## PROBLEMA PLANTEADO 1
Localiza en las filas de más abajo cada una que contenga la cadena "this" y cópiala entera.

## FRAGMENTO DEL DOCUMENTO
------------------------------------------------------------

El Imperio Bizantino se originó como consecuencia de la división del Imperio Romano, realizada por Teodosio en el año 395. Este imperio lograría así sobrevivir a la amenaza germánica que había hecho sucumbir al Imperio Romano de Occidente en el año 476 y lograría perdurar por más de diez siglos hasta 1453; año en el que los turcos otomanos ocuparon su capital, Constantinopla.
Bizancio y Occidente se distanciaron progresivamente, a pesar de contar con un pasado común y con muchos puntos de contacto, conformando universos distintos. De hecho, en el terreno político contuvieron por largos siglos el avance del Islam sobre Europa oriental.
Los bizantinos, que eran en realidad una pluralidad de pueblos, lograrían fusionar la cultura de griegos y romanos, los elementos religiosos de cristianos y paganos y las costumbres orientales y occidentales. De esta manera, conservaron adquisiciones de la antigüedad y las reelaboraron bajo nuevas formas. Por lo demás, aunque hablaban griego, se autodenominaban romanos para así indicar su carácter de herederos del antiguo y prestigioso Imperio Romano.

------------------------------------------------------------

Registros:
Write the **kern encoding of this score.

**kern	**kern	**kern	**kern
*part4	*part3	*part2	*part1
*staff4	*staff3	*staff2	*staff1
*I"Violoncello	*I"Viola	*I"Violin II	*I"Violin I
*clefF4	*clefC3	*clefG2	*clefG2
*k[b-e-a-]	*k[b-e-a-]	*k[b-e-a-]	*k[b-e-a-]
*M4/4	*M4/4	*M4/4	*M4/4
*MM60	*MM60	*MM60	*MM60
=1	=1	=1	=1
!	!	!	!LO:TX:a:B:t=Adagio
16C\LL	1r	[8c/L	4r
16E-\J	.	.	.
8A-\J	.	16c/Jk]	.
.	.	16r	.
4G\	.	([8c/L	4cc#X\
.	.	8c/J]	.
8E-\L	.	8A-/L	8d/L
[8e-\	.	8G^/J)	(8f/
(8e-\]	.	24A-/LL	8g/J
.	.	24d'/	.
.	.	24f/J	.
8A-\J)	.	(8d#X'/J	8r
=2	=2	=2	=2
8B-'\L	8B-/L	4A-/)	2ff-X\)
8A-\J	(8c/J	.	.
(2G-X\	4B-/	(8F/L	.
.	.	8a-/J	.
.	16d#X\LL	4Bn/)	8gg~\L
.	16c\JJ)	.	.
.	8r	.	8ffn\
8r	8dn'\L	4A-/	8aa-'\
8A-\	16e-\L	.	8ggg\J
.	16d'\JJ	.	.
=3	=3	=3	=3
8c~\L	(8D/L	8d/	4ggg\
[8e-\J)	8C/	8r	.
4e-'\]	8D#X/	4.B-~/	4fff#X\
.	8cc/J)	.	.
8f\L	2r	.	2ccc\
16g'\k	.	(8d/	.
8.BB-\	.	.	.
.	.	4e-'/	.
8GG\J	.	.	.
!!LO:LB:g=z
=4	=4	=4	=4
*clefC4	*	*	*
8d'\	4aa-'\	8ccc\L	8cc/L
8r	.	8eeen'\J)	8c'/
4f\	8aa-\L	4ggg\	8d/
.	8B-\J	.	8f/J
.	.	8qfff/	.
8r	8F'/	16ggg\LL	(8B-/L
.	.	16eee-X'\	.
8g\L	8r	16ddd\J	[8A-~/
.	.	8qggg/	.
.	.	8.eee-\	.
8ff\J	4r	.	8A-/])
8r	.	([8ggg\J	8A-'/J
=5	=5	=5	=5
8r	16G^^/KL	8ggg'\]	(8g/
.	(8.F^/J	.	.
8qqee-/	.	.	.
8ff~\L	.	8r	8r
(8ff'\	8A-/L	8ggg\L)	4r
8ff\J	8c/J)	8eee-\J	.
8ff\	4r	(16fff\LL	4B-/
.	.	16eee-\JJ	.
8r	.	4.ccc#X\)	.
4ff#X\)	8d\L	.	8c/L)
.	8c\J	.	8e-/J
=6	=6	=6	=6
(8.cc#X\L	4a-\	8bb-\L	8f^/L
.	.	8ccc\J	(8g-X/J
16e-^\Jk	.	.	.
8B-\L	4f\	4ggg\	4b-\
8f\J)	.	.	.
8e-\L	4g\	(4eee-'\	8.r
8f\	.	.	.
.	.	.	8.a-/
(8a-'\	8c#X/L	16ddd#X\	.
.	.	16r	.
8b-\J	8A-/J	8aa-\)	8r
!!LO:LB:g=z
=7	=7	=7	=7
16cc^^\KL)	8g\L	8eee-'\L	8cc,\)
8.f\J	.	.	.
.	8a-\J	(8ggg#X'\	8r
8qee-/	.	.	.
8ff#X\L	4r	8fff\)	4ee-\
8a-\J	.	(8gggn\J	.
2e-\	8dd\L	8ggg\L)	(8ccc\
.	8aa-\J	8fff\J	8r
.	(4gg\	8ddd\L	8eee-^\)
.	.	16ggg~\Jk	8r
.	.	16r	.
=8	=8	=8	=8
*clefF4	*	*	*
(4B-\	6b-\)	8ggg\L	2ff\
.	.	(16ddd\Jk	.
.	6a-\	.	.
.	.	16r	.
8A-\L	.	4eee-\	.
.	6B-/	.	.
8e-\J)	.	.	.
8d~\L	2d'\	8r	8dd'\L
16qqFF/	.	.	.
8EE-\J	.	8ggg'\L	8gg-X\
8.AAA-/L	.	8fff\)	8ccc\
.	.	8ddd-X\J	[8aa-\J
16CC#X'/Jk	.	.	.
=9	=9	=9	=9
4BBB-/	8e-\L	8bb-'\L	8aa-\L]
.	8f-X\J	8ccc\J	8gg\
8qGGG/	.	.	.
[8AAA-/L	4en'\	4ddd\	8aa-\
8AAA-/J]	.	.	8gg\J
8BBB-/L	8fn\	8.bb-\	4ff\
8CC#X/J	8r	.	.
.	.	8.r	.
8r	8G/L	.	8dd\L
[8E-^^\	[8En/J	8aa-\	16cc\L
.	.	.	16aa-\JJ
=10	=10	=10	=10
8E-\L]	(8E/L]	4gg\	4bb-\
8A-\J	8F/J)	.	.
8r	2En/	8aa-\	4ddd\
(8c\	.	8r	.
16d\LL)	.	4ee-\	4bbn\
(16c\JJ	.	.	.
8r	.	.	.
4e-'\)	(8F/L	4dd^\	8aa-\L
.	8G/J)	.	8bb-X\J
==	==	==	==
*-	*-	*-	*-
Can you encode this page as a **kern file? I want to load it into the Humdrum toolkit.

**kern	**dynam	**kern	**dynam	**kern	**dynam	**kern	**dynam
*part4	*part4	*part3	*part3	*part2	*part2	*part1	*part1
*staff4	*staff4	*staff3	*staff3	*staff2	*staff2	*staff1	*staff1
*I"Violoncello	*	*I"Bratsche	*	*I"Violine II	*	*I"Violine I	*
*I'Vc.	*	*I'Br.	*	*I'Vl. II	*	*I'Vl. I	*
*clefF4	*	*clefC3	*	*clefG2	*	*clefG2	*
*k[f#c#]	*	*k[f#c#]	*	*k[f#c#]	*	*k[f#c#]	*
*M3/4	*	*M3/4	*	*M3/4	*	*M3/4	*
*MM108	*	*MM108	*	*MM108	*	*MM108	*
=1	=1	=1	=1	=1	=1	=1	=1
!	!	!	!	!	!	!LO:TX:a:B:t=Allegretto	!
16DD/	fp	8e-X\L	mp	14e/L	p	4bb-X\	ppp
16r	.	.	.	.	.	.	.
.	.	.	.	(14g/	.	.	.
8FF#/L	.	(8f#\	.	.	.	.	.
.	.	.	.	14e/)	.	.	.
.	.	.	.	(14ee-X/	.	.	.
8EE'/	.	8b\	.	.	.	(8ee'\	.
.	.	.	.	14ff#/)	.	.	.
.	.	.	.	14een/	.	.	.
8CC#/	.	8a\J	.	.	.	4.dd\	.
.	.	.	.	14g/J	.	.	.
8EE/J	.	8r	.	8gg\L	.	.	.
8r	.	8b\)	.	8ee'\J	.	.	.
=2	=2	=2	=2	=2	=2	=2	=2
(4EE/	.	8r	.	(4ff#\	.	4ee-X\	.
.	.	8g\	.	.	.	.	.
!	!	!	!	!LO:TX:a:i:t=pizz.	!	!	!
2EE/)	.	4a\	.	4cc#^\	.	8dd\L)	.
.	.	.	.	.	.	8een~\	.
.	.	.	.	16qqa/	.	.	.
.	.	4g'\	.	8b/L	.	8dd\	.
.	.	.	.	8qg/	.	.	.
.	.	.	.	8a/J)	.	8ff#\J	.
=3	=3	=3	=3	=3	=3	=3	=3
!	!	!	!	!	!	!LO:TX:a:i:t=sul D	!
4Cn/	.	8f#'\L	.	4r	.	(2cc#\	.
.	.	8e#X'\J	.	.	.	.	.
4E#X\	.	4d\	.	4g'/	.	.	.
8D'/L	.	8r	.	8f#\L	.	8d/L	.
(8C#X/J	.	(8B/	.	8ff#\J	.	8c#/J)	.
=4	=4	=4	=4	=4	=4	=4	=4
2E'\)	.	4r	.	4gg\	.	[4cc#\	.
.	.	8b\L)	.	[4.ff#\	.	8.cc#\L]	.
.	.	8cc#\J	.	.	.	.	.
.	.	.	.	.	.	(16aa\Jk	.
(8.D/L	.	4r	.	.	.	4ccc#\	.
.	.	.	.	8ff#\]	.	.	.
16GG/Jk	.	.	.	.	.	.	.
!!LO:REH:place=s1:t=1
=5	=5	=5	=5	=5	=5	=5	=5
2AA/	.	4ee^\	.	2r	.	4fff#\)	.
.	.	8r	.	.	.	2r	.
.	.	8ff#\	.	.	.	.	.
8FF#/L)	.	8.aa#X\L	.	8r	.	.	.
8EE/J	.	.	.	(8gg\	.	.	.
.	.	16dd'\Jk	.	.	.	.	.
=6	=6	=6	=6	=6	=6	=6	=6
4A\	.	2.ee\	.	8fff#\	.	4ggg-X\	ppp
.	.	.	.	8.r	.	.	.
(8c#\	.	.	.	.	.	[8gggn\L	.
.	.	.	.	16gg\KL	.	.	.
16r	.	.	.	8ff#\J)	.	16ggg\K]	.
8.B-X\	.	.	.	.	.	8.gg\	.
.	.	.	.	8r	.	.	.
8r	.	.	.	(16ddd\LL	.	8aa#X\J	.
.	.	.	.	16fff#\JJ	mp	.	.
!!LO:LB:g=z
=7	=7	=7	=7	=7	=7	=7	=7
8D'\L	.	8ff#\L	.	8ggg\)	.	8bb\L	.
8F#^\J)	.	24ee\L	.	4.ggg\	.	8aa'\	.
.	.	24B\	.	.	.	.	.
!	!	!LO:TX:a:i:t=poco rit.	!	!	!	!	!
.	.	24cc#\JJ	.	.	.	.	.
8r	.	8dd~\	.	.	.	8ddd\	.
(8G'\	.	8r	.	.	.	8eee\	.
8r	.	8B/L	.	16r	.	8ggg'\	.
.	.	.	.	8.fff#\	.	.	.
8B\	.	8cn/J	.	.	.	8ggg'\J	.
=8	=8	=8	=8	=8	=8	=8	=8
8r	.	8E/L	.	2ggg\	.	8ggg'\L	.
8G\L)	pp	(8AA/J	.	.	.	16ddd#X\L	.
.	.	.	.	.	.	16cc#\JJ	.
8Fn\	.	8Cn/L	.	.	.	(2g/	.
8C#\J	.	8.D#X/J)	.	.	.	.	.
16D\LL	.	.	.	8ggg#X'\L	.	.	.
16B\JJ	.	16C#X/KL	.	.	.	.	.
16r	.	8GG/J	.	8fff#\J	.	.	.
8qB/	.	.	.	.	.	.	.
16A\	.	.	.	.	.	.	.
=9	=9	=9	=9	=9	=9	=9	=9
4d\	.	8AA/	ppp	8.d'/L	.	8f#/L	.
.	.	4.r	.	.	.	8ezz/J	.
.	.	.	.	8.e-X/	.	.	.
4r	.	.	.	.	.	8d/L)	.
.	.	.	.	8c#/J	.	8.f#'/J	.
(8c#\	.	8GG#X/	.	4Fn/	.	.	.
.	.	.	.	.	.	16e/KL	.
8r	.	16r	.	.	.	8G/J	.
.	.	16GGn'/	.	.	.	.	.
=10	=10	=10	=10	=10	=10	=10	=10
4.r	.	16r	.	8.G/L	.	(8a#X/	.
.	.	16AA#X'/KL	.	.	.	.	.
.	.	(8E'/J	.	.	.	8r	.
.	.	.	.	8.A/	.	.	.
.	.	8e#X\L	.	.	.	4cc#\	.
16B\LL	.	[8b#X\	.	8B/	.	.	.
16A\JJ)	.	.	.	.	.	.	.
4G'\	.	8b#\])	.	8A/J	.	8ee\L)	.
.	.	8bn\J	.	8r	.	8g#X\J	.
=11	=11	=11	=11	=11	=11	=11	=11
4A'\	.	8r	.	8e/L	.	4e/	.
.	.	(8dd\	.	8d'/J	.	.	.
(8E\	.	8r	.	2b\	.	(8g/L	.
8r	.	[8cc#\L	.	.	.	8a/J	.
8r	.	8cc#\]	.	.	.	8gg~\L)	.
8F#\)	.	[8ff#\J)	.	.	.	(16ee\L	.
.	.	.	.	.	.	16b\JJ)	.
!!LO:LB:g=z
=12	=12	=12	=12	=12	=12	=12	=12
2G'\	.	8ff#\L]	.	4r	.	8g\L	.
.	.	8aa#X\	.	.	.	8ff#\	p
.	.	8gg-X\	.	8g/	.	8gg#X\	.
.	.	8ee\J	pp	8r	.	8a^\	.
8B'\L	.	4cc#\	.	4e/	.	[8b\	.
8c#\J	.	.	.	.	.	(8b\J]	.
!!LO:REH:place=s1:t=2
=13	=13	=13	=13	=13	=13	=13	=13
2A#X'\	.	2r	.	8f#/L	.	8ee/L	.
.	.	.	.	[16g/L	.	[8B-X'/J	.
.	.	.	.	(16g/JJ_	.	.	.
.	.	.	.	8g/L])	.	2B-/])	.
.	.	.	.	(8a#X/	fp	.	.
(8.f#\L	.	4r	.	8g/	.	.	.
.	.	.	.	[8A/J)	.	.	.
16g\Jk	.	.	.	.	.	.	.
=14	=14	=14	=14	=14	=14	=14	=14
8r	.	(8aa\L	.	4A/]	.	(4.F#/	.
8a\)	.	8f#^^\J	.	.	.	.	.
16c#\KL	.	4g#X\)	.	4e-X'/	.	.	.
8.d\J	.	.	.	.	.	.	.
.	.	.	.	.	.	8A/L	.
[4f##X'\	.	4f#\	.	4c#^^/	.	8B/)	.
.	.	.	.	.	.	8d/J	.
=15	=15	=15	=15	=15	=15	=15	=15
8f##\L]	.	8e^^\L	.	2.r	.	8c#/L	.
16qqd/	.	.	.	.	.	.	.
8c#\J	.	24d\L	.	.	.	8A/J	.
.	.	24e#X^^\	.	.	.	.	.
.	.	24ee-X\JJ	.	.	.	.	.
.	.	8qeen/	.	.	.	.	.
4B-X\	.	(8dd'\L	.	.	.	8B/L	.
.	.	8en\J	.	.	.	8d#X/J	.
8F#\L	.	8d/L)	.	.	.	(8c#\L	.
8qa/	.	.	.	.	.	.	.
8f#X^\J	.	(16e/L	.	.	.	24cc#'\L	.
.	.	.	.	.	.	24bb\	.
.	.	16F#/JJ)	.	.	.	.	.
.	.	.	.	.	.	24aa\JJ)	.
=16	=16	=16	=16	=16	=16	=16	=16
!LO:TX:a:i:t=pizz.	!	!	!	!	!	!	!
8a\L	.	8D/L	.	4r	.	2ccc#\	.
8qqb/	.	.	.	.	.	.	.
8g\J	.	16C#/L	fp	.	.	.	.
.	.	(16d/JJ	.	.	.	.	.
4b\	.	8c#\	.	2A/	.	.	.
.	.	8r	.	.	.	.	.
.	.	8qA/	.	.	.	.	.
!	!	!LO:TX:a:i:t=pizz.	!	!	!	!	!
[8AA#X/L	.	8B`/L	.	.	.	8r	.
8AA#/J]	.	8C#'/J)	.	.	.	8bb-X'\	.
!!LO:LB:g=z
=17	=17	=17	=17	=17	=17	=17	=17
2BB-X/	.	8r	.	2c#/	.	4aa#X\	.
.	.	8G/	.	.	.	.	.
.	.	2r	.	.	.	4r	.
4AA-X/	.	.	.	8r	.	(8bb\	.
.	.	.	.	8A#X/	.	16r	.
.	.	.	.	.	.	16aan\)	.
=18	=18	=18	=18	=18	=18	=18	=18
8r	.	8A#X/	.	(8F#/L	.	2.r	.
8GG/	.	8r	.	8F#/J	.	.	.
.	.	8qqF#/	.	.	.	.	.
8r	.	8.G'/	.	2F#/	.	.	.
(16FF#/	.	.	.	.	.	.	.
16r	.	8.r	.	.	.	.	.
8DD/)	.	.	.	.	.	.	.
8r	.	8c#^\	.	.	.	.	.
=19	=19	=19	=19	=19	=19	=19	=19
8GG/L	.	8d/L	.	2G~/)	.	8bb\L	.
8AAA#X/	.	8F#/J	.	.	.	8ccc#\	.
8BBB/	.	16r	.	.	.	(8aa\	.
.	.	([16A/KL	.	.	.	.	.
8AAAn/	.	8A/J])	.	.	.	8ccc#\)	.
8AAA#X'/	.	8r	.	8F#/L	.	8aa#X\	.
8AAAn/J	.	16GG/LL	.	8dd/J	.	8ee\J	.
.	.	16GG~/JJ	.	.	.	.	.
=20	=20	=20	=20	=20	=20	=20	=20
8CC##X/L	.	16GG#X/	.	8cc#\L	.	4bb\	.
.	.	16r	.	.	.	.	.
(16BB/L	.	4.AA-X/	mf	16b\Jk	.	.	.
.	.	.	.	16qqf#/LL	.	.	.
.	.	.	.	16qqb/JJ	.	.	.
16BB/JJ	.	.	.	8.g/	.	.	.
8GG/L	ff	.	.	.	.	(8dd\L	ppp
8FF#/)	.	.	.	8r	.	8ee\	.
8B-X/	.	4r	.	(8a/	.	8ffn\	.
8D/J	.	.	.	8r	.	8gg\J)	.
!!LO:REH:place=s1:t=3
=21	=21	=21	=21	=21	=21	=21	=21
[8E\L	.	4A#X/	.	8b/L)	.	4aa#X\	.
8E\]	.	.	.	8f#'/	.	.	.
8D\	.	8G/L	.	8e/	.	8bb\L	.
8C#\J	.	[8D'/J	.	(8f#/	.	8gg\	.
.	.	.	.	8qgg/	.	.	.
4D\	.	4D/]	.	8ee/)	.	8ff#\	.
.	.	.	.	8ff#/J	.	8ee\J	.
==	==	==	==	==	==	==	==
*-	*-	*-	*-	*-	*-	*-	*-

------------------------------------------------------------

## PROBLEMA PLANTEADO 2
Imprime de nuevo el fragmento sobre el Imperio Bizantino completo y sin ningún cambio.

## SALIDA COMPLETA 1
Write the **kern encoding of this score.
Can you encode this page as a **kern file? I want to load it into the Humdrum toolkit.

## SALIDA COMPLETA 2
El Imperio Bizantino se originó como consecuencia de la división del Imperio Romano, realizada por Teodosio en el año 395. Este imperio lograría así sobrevivir a la amenaza germánica que había hecho sucumbir al Imperio Romano de Occidente en el año 476 y lograría perdurar por más de diez siglos hasta 1453; año en el que los turcos otomanos ocuparon su capital, Constantinopla.
Bizancio y Occidente se distanciaron progresivamente, a pesar de contar con un pasado común y con muchos puntos de contacto, conformando universos distintos. De hecho, en el terreno político contuvieron por largos siglos el avance del Islam sobre Europa oriental.
Los bizantinos, que eran en realidad una pluralidad de pueblos, lograrían fusionar la cultura de griegos y romanos, los elementos religiosos de cristianos y paganos y las costumbres orientales y occidentales. De esta manera, conservaron adquisiciones de la antigüedad y las reelaboraron bajo nuevas formas. Por lo demás, aunque hablaban griego, se autodenominaban romanos para así indicar su carácter de herederos del antiguo y prestigioso Imperio Romano.